The exact list of skipped rows is parser-version-specific. Verify against the cleaner's actual parser layer; do not hard-code the expected skip list.

### 3.4 Suggested workflow for analyzing this file

1. Run the cleaner on `23_csv_malformed.csv` with default error policy.
2. Inspect: did the cleaner crash, warn, or silently skip?
3. Match each surviving row's `case_id` to the table in 3.1; verify the cleaner produced an output that matches the documented behavior for that case.
4. For the bounded section (M01-M24): verify NO bounded case caused a cascade into the next row. If the cleaner's parser is causing M21 or M24 to swallow the next row, that's a parser-policy choice worth documenting.
5. For the destructive section (M90-M92): verify the damage is contained. Nothing above the BANNER_DANGER_ZONE row should be affected by anything below it. If it is, the parser is reading destructively.
6. Toggle the cleaner's error policy (`strict` vs `skip` vs `warn`) and re-run. The bounded malformations should produce DIFFERENT outcomes under each policy; that's how you verify the policy flag is actually doing something.

---

## 4. What this corpus does NOT cover

Listed so the gaps are explicit:

1. **Different delimiters**: this corpus uses comma. Tab-delimited and pipe-delimited files have their own pathologies (and many of these malformations don't apply or apply differently). Add separate fixtures if non-comma delimiters are in scope.
2. **Different encodings**: every file here is UTF-8. cp1252, Latin-1, UTF-16 introduce orthogonal problems handled by the I/O layer, not the cleaning layer.
3. **Compressed/archived inputs**: `.csv.gz`, `.zip` containing CSV. Out of scope for the text cleaner per the script-boundary rules in TECHNICAL.md Section 9.
4. **Streaming/append patterns**: where the file is being written while being read, or where rows are appended over time. Not relevant for the script's batch-processing model.
5. **Adversarial inputs**: e.g., a deliberately crafted CSV designed to crash a specific parser (CSV injection / formula injection).
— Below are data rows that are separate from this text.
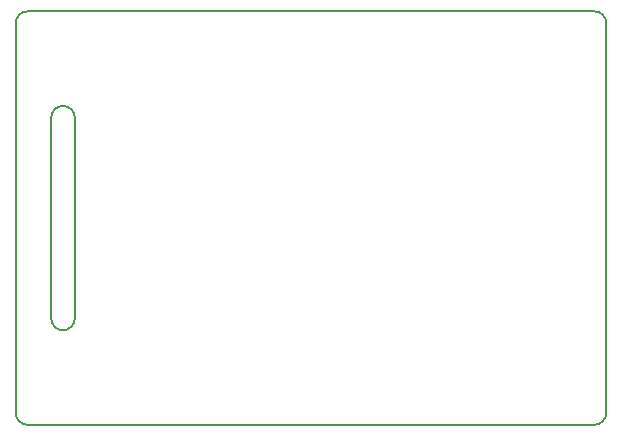
<source format=gm1>
G04 #@! TF.FileFunction,Profile,NP*
%FSLAX46Y46*%
G04 Gerber Fmt 4.6, Leading zero omitted, Abs format (unit mm)*
G04 Created by KiCad (PCBNEW 4.0.1-stable) date 03/25/18 14:57:27*
%MOMM*%
G01*
G04 APERTURE LIST*
%ADD10C,0.050000*%
%ADD11C,0.150000*%
G04 APERTURE END LIST*
D10*
D11*
X148000000Y-136000000D02*
X148000000Y-119000000D01*
X146000000Y-119000000D02*
X146000000Y-136000000D01*
X147000000Y-137000000D02*
G75*
G03X148000000Y-136000000I0J1000000D01*
G01*
X146000000Y-136000000D02*
G75*
G03X147000000Y-137000000I1000000J0D01*
G01*
X147000000Y-118000000D02*
G75*
G03X146000000Y-119000000I0J-1000000D01*
G01*
X148000000Y-119000000D02*
G75*
G03X147000000Y-118000000I-1000000J0D01*
G01*
X193000000Y-111000000D02*
X193000000Y-144000000D01*
X193000000Y-111000000D02*
G75*
G03X192000000Y-110000000I-1000000J0D01*
G01*
X192000000Y-145000000D02*
G75*
G03X193000000Y-144000000I0J1000000D01*
G01*
X144000000Y-145000000D02*
X192000000Y-145000000D01*
X144000000Y-110000000D02*
X192000000Y-110000000D01*
X143000000Y-144000000D02*
G75*
G03X144000000Y-145000000I1000000J0D01*
G01*
X143000000Y-111000000D02*
X143000000Y-144000000D01*
X144000000Y-110000000D02*
G75*
G03X143000000Y-111000000I0J-1000000D01*
G01*
M02*

</source>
Security territory, not data-cleaning territory.

---

## 5. How to extend the fixture

If a new quote variant or malformation pattern surfaces in customer data, add it via the existing generator:

```python
# In generate_quote_test_files.py, append to quote_rows or bounded_rows.
# Re-run: python generate_quote_test_files.py
```

Naming: continue the `Q##` and `M##` numbering. Keep `M9#` reserved for cascade-destructive cases. Update the tables in this document.

If a fundamentally new CATEGORY emerges (e.g., a Section J for some new quote-character family in a customer's regional data), add a new section to this document; don't bury it in `mixed`.